With AI systems largely receiving feedback in a binary yes/no format, Monash University professor Tom Drummond says rich feedback is needed to allow AI systems to know why answers are incorrect.
In much the same way children have to be told not only what they are saying is wrong, but why it is wrong, artificial intelligence (AI) systems need to be able to receive and act on similar feedback.
“Rich feedback is important in human education, I think probably we’re going to see the rise of machine teaching as an important field — how do we design systems so that they can take rich feedback and we can have a dialogue about what the system has learnt?”

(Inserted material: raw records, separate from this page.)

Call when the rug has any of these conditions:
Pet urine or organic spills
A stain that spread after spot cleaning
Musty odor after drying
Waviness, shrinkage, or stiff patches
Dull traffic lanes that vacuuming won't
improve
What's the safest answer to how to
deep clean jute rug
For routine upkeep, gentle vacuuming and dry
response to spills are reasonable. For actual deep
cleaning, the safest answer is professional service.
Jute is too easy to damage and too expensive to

“We need to be able to give it rich feedback and say ‘No, that’s unacceptable as an answer because … ‘ we don’t want to simply say ‘No’ because that’s the same as saying it is grammatically incorrect and its a very, very blunt hammer,” Drummond said.
The flaw of objective function
According to Drummond, one problematic feature of AI systems is the objective function that sits at the heart of a system’s design.
The professor pointed to the match between Google DeepMind’s AlphaGo and South Korean Go champion Lee Se-dol in March, which saw the artificial intelligence beat human intelligence by 4 games to 1.
In the fourth match, the only one where Se-dol picked up a victory, after clearly falling behind, the machine played a number of moves that Drummond described as insulting if played by a human due to the position AlphaGo found itself in. “Here’s the thing, the objective function was the highest probability of victory, it didn’t really understand the social niceties of the game.
“At that point AlphaGo knew it had lost but it still tried to maximise its probability of victory, so it played all these moves … a move that threatens a large group of stones, but has a really obvious counter and if somehow the human misses the counter move, then it’s won — but of course you would never play this, it’s not appropriate.”